(Items listed in a dataset)
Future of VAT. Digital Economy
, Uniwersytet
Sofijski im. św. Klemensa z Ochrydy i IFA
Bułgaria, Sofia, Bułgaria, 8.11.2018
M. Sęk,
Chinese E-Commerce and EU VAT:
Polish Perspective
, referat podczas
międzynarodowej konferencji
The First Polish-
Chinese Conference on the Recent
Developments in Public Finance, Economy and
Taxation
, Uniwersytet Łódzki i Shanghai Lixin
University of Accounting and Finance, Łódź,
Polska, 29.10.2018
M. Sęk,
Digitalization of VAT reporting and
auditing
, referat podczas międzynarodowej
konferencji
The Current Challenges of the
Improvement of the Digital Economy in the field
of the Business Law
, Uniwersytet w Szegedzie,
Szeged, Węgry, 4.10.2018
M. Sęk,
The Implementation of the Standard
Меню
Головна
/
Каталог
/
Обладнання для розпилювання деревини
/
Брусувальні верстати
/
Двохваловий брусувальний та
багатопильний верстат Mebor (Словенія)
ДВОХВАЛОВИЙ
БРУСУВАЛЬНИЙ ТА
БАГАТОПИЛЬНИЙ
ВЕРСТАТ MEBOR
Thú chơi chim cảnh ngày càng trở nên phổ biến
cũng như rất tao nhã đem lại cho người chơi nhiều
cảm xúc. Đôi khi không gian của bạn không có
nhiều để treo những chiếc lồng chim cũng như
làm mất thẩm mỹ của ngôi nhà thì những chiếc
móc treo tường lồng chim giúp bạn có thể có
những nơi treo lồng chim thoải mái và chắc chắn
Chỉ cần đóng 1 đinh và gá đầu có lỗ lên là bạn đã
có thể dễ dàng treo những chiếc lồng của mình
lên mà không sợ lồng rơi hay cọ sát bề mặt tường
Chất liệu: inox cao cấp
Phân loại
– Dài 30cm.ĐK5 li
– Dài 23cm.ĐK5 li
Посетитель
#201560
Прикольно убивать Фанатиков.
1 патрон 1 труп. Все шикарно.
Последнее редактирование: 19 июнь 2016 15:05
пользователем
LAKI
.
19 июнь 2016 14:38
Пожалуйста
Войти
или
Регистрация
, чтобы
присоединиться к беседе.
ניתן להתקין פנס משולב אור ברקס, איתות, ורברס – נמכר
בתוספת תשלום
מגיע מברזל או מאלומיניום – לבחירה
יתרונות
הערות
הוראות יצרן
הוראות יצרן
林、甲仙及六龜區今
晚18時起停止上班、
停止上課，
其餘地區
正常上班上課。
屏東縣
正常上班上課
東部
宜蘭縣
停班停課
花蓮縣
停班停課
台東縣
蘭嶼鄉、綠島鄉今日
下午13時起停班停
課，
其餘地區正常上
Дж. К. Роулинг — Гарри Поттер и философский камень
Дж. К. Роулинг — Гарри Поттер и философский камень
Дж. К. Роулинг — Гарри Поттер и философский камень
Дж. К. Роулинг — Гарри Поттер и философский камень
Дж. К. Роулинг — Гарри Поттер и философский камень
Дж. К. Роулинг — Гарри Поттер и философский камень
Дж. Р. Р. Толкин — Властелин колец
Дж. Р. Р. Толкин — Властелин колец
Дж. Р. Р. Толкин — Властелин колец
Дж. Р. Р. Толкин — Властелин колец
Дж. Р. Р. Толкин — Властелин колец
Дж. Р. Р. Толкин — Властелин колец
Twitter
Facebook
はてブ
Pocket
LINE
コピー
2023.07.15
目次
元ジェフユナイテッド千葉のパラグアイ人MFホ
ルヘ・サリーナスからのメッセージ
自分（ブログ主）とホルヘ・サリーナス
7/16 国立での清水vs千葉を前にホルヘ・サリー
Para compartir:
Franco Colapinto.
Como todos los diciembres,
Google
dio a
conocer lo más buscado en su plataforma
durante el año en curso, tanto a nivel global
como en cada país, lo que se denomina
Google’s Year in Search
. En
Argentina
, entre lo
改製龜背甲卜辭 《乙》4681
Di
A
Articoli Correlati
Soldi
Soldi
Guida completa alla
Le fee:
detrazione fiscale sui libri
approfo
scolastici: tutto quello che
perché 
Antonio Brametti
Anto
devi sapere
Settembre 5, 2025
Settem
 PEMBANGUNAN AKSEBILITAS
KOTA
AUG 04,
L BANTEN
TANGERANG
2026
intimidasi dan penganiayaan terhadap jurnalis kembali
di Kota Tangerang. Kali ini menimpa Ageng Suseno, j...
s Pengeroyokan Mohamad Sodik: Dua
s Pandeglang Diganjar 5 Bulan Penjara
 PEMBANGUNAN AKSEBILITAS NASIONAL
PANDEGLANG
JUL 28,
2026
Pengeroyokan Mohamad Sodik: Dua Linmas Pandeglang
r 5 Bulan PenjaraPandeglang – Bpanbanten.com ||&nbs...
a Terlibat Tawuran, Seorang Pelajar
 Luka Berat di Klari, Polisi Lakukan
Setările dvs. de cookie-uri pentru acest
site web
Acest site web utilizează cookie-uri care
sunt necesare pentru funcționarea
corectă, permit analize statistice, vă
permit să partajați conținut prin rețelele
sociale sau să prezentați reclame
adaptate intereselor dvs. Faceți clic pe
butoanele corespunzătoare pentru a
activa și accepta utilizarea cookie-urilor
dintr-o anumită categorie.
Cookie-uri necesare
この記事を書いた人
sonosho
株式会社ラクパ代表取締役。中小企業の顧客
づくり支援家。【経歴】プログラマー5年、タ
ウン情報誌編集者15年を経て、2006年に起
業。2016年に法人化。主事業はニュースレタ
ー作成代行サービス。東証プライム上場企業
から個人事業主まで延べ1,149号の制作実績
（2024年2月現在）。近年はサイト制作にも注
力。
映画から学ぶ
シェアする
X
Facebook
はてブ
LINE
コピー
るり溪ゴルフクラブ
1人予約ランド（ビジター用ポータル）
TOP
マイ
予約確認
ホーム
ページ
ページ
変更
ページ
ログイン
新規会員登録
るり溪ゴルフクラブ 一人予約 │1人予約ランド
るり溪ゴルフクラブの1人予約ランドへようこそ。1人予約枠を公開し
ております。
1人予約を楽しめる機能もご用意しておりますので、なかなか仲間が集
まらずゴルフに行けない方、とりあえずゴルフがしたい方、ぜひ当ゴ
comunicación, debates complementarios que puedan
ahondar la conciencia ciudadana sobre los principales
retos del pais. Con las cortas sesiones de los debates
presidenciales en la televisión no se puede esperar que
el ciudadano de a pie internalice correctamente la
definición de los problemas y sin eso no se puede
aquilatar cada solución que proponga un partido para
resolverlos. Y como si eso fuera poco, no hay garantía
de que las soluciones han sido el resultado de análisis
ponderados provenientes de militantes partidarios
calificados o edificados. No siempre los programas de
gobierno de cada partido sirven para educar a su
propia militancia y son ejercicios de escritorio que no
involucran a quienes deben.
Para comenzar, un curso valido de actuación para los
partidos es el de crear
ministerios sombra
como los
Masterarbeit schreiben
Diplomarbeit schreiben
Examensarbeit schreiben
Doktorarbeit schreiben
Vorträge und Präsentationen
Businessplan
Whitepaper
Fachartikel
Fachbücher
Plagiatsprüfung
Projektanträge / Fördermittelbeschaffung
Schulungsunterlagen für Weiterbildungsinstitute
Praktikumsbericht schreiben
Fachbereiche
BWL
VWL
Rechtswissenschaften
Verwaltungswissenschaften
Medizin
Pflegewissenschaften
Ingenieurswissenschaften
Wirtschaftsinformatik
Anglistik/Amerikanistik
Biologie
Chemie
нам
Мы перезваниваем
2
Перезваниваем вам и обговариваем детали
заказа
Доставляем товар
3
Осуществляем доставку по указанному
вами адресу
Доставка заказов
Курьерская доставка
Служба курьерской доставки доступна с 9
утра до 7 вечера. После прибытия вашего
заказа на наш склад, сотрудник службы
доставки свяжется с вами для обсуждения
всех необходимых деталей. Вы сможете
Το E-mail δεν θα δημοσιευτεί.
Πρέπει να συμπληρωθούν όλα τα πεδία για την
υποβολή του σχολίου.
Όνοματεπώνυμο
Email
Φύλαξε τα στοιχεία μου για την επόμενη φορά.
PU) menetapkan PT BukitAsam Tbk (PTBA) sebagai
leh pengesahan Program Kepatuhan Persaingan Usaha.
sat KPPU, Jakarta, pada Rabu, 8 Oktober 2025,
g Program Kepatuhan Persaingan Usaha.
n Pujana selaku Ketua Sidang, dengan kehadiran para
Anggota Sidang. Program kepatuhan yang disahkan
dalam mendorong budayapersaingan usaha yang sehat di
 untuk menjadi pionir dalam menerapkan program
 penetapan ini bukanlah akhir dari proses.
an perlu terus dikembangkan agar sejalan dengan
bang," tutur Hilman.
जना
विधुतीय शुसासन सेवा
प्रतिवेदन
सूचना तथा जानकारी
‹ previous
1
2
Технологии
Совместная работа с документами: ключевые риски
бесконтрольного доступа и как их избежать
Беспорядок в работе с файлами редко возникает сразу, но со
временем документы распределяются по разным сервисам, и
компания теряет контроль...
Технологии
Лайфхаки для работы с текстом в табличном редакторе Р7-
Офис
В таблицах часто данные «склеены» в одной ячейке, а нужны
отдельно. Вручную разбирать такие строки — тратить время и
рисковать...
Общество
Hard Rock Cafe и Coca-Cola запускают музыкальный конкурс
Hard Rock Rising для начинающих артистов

» **Aim of the task**
Report every line of the items above that contains the word "debates". Case counts, so uppercase and lowercase letters must match.

» **Written reply**
comunicación, debates complementarios que puedan
retos del pais. Con las cortas sesiones de los debates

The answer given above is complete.